Sunnyvale (CA) - This afternoon, Fujitsu Computer Products announced it's furthering its presence in the notebook computer hard drive market, with the rollout of its MHV2200 BT 200 GB drive at a storage conference in San Diego next week. Based on first indications, Fujitsu is beefing up the capacity of its existing 2.5" form factor lineup, whose current top-of-the-line MHV2160BT was given a serious shakedown by Tom's Hardware Guide earlier this month.
But the results of those tests did not bode well for Fujitsu, as the 2160 and its 120 GB counterpart, the 2120, performed near the bottom of the heap in a comparison against Samsung, Seagate, and Toshiba hard drives in the same form factor. In their review, our Patrick Schmid and Achim Roos concluded that Fujitsu's use of three platters - extending the drive height to 12.5 mm, increasing weight and reducing cooling space - as well as Fujitsu's relatively low rotation speed of 4200 RPM compared to Seagate's 5400 RPM, contributed to its low scores. A Fujitsu spokesperson told TG Daily this evening that the company has been investigating the possibility of boosting its rotation speeds, though it will wait to see what the market dictates with regard to whether to boost rotation speeds of future models.

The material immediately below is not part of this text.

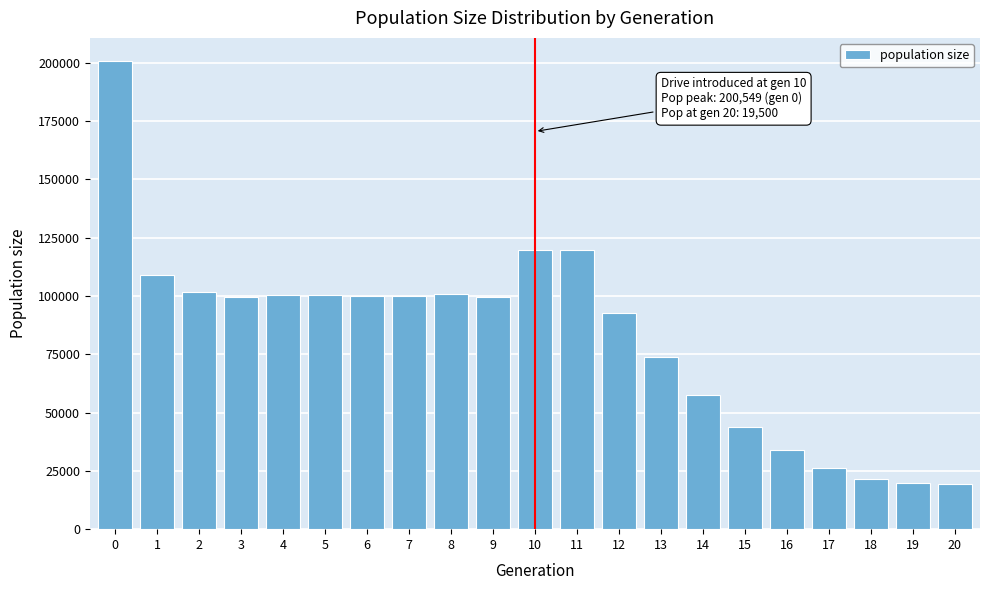

What is the smallest value displayed?

19500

Like its compatriots in the SATA notebook HDD category, the 2200 boasts SATA's optimum host transfer rate of 150 MB/sec. But unlike Seagate, Fujitsu's recording approach assumes a traditional linear methodology, not the perpendicular method Seagate and Toshiba have championed. Using perpendicular, Toshiba and Seagate have been able to boost areal density, so they can avoid resorting to the three-platter approach that Fujitsu has opted for. Fujitsu does not report on its drives' areal densities.
Previous reports told consumers to expect a 200 GB drive in this form factor from Fujitsu as late as early 2007. Now that it's caught up in the areal density race, Fujitsu may have had to boost its areal density more rapidly, just to keep up. No word as yet as to whether the 2120 and other lesser capacity drives in the Fujitsu lineup, may now be phased out sooner than originally planned.

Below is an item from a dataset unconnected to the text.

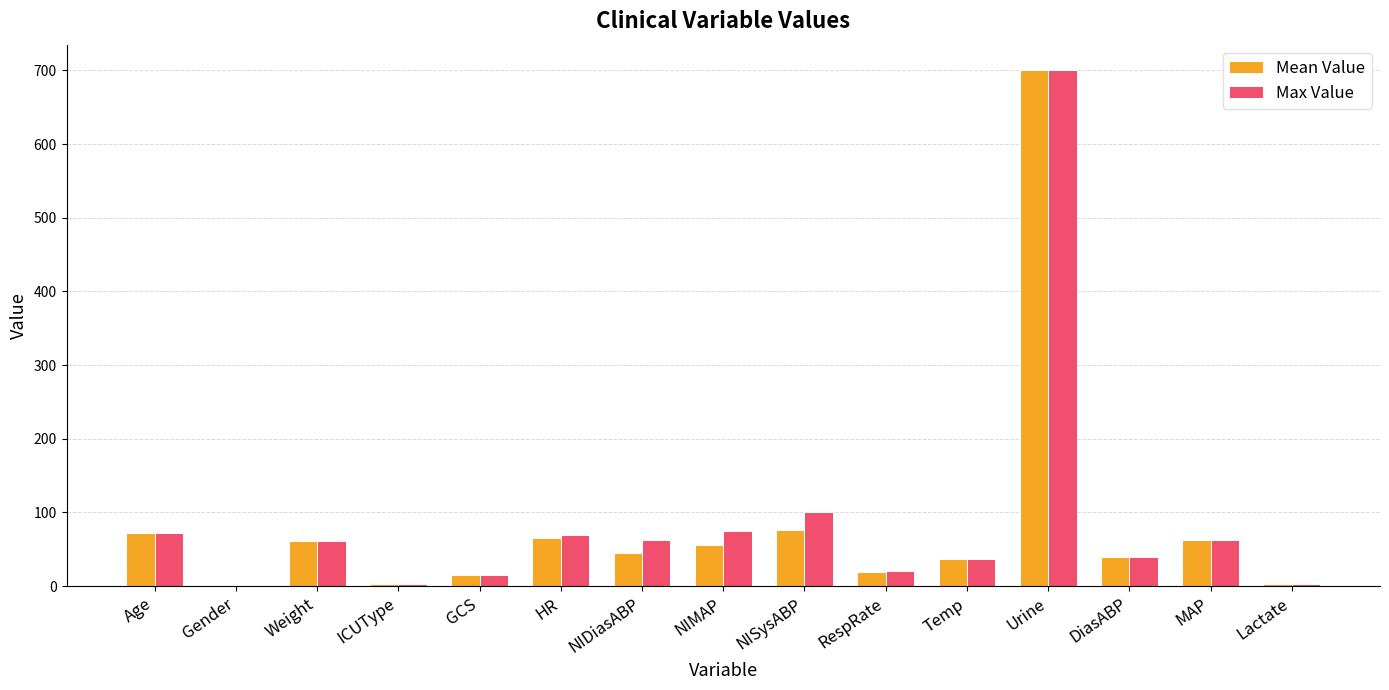

At which label is Max Value closest to 350?

NISysABP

If Fujitsu hopes to gain another edge on its rivals besides capacity, it may have to be in the power consumption department. The company is boasting a "best-in-class" typical power consumption of 1.6 W during normal usage, which is indeed lower than the 2.5 W we've seen. However, the 2200's sleep power consumption is listed at 0.5 W, which will have to compare with the 0.1 W sleep consumption rate of Toshiba's models in this class.